14 марта
Не вспомню, что было. Помню опять длинные бессонные ночи. Одну ночь я всю просидела до 4 часов утра и переписывала для Л. Н. "Хаджи-Мурата" с большим удовольствием. Дни все эти или сидела дома, за работой, за корректурой, или ездила по покупкам летних вещей. Л. Н., не переставая, пишет разные письма, которыми очень тяготится, и читает много, особенно кавказские сборники, доставленные ему Ф. И. Масловым. -- Три вечера мною были проведены так разнообразно, что, при кажущейся ровной моей семейной жизни, удивляешься, как значительно переживаешь свою внутреннюю жизнь. Л. Н. давно не был так нежен и добр ко мне. На другой же день тон его немедленно изменился. Я была страшно занята корректурами своего 15-го тома, работала весь день и не усмотрела его настроения. Вечером я продолжала с малыми отдыхами свой труд (надо было прочесть 12 печатных листов) и, зная, что все равно бессонницы не дадут мне спать, я просила мужа ложиться без меня, сама разделась, надела халат и туфли и обещалась войти тихонько, когда кончу корректуры. Напал на Л. Н. каприз, ложись спать, да и только. Работа у меня срочная, утром надо посылать в типографию; я не послушалась, продолжала работать. Он вскочил с постели, надел халат, ушел наверх, к себе в кабинет. Я продолжаю читать, не зная, что он ушел. Через полчаса приходит и начинает на меня кричать, что я его мучаю, что он хочет спать, а я ему не даю, что голова у него болит. Я все сидела, слушала, терпела, наконец, не дочитав последнего листа, пошла в спальню (я сидела рядом в столовой) и легла. Но тут нервы не вынесли. И усиленная работа, и неприятности, главное, несправедливость моего мужа ко мне -- все это вызвало такое отчаяние в моей и так больной душе, что я вдруг почувствовала такую спазматическую боль в сердце и груди, что едва, уже в темноте, успела выговорить "умираю", как меня начало душить, сердцебиение усилилось, чувство страха, остановки жизни, спазма в сердце,-- все это было ужасно. Такого удушия еще у меня никогда не было. Холодная вода ж сердцу, старание овладеть собой помогли мне сократить этот припадок. Лев Николаевич растерялся, потом начал сам дрожать и всхлипывать... Спали дурно, оба устали... и зачем, за что все это! Господи, помоги мне до конца беречь мужа и терпеть... На другое утро я же пошла к нему и выразила ему сожаление о случившемся. Он извинился как-будто, но мир установился. Надолго ли?

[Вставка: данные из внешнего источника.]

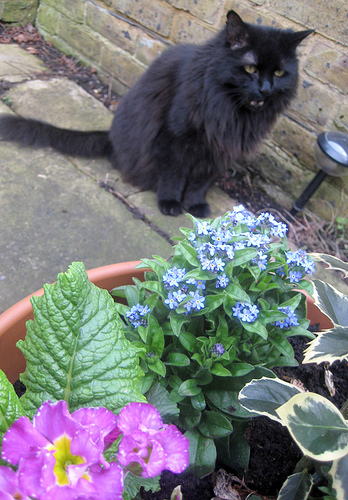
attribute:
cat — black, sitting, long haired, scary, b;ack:
[2, 8, 316, 222]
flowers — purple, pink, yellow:
[1, 396, 190, 498]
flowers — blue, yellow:
[232, 300, 261, 323]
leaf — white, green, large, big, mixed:
[274, 390, 347, 460]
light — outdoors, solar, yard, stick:
[287, 130, 347, 223]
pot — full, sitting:
[1, 257, 347, 495]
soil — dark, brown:
[9, 323, 346, 495]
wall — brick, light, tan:
[3, 2, 347, 237]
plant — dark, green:
[154, 315, 275, 478]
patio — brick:
[1, 39, 347, 326]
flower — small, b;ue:
[213, 342, 224, 353]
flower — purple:
[116, 402, 161, 438]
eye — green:
[243, 66, 257, 76]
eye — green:
[273, 70, 283, 78]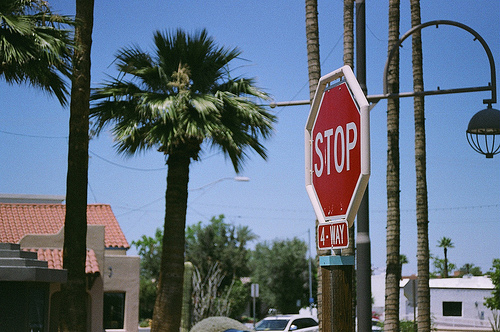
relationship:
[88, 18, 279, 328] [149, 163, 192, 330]
palm tree growing on trunk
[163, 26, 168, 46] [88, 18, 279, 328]
leaf growing on palm tree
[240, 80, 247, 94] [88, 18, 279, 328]
leaf growing on palm tree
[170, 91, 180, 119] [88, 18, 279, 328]
leaf growing on palm tree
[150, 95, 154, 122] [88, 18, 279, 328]
leaf growing on palm tree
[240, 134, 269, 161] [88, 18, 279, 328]
leaf growing on palm tree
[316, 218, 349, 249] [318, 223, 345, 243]
sign says 4-way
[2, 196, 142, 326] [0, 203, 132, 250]
building with tile roof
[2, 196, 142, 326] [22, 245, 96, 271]
building with roof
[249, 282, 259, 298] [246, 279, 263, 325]
sign on pole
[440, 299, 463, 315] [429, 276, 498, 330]
window in building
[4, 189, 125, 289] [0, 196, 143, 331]
tile above building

Вчера приходил С. И. Танеев. Как сразу успокоительно и хорошо подействовало на меня его присутствие. Добрый, спокойный, уравновешенный и высоко талантливый человек. Он сыграл свою прекрасную симфонию и спросил Льва Николаевича его мнения о ней. Л. Н. отнесся серьезно и с уважением, и стал излагать свои впечатления. А именно, что и в этой симфонии, и во всей новой музыке нет ни в чем последовательности: ни в мелодии, ни в ритме, ни даже в гармонии. Только что начнешь следить за мелодией -- она обрывается; только что усвоишь себе ритм, он перебрасывается на другой. Чувствуешь неудовлетворенность все время; между тем в настоящем художественном произведении чувствуешь, что иначе оно не могло быть, что одно вытекает из другого, и думаешь, что "я сам точно так бы это сделал". С. И. слушал внимательно и с уважением, но его все-таки, кажется, огорчило, что его симфония не понравилась Л. Н. Сегодня он едет в Петербург, его симфонию будут там играть уже в оркестре.
Вчера утром, после нашей ночной неприятности, встала разбитая, и вдруг Л. Н. мне вводит Мишу, внука. Я очень обрадовалась этому чистому, свежему элементу -- этому здоровому, милому, умному ребенку. Весь день вчера с ним провозилась: возила его в Зоологический сад, в игрушечные лавки, в кондитерскую, в Кремль. Он всему радовался, но ничему не удивлялся. Так что вчерашний день мне весь был от бога наградой за ночную неприятность от мужа.